Et en même temps quand on fait silence sur sa propre langue, ça veut dire qu’on fait silence sur une histoire millénaire, sur une civilisation, sur tout ce qui se transmet avec la langue. Ce silence c’est le silence du sacrifice. Il a, d’une certaine manière sacrifié sa mère à sa femme. En même temps le fait qu’il fasse le choix absolu du français, de la France pour ses propres enfants, on peut l’interpréter aussi comme une sagesse. C’était l’idée que nous serions de ce côté et puis voilà tout.

 

         Le fait de garder sa langue pour lui était son acte de résistance. Il était dans deux amours contradictoires, alors que faire ?

         Leïla Sebbar : Oui, c’est cela, et c’est pour cela je crois, que ma mère n’a pas aimé ce livre. Elle a compris beaucoup de choses que j’ai finalement dites. Et beaucoup de choses qu’elle peut avoir prises à la fois contre elle et contre mon père. C’est-à-dire contre leur accord mutuel, amoureux, de nous priver d’une langue.

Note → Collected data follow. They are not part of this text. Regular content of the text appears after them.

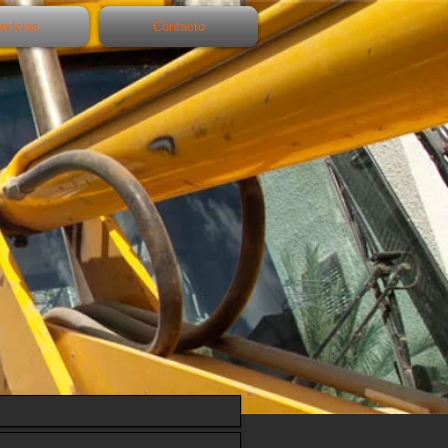
rvicios
Contacto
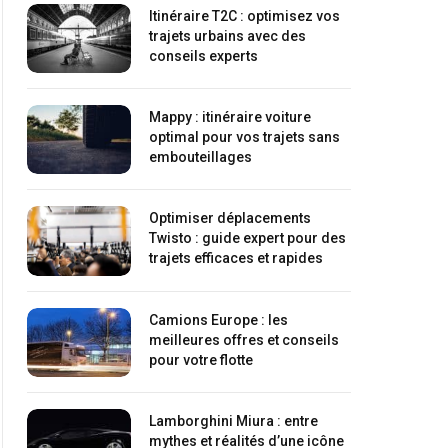
Itinéraire T2C : optimisez vos
trajets urbains avec des
conseils experts
Mappy : itinéraire voiture
optimal pour vos trajets sans
embouteillages
Optimiser déplacements
Twisto : guide expert pour des
trajets efficaces et rapides
Camions Europe : les
meilleures offres et conseils
pour votre flotte
Lamborghini Miura : entre
mythes et réalités d’une icône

        “ Aïsha et Fatima, dans la maison de ma mère, ont parlé sa langue. Comme par miracle… la science de l’institutrice modèle, ma mère, s’est transmise, d’abord à Aïsha, la plus vive disait-on, puis à Fatima, un peu lente, je ne me rappelle pas les avoir entendues parler une autre langue, dans la cuisine, les chambres ou la buanderie, elles disaient la bianderie, ma mère donnait les ordres, expliquait, patiente, avant de rejoindre les cinquante garçons de sa classe, ma mère, de la langue arabe, n’a appris que les noms de ses élèves et les prénoms des femmes qui travaillaient dans la maison, avec qui elle travaillait aussi. ”

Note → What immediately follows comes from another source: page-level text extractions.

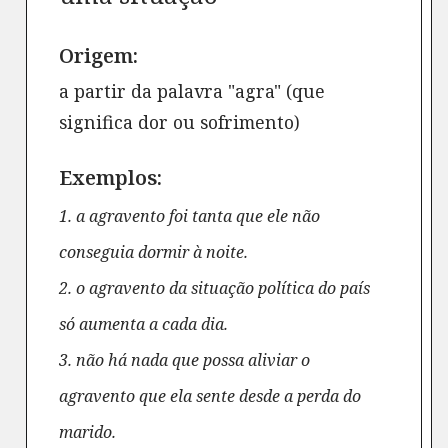
Origem:
a partir da palavra "agra" (que
significa dor ou sofrimento)
Exemplos:
1. a agravento foi tanta que ele não
conseguia dormir à noite.
2. o agravento da situação política do país
só aumenta a cada dia.
3. não há nada que possa aliviar o
agravento que ela sente desde a perda do
marido.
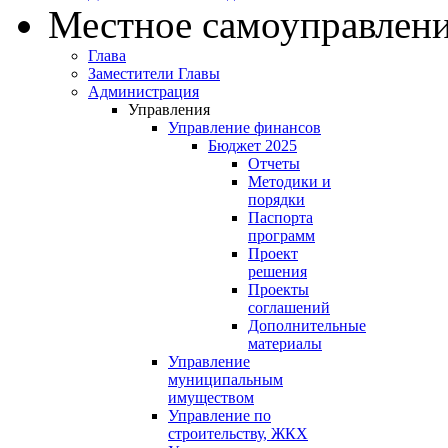
Местное самоуправлен
Глава
Заместители Главы
Администрация
Управления
Управление финансов
Бюджет 2025
Отчеты
Методики и
порядки
Паспорта
программ
Проект
решения
Проекты
соглашений
Дополнительные
материалы
Управление
муниципальным
имуществом
Управление по
строительству, ЖКХ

         Aïsha et Fatima, analphabètes… ” “ Elles n’avaient pas de nom de famille… ” lorsqu’elles travaillaient comme bonnes dans la maison de la mère elles n’appartenaient donc à aucune généalogie répertoriée, comme la plupart des femmes d’Algérie à cette époque. Elles existaient hors d’une origine familiale précise et avec une langue uniquement orale, sur un territoire aux limites floues, comprises entre “ les villages nègres ” et un département français d’outre-mer. Aïsha et Fatima ne possèdent pas plus de nom en propre que l’Algérie à ce moment de son histoire. Ont-elles la moindre notion de la géographie de ce paysage qui est le leur ?

        Ont-elles notion d’être d’une terre, d’un peuple, d’une histoire ? Elles appartiennent à cette terre “ Interdite ” dans leur langue. Cette terre que certains parmi les hommes d’Algérie apprendront à nommer “ Algérie ” de la bouche des instituteurs dans les écoles de la République, à travers la langue française.

        Pour les femmes et pour les hommes, le rapport à une langue du “ dedans ”, l’arabe, et à une langue du “ dehors ”, le français, est très différent.

         Tu parles à un moment de “ la forteresse de la langue française”, ce qui est exact, il était même interdit de parler l’arabe ?

         Leïla Sebbar : Dans la maison de ma mère, l’arabe n’était pas interdit, il n’était pas là. Il était là par effraction. Il était là dans les personnes d’Aïsha et de Fatima qui aidaient ma mère au ménage dans la maison. Mais ma mère ne pouvait pas s’empêcher de leur apprendre le français. Et elles ça leur plaisait d’apprendre le français de la communication domestique. La aussi, elles ne parlent pas l’arabe, ou elles parlent l’arabe de temps en temps pour expliquer une chose un peu compliquée en français. C’est-à-dire que mon père va faire l’intermédiaire entre ma mère et elles. De même qu’il aura toujours fait l’intermédiaire entre ma mère et sa propre mère ainsi que ses sœurs, quand on va à Ténès.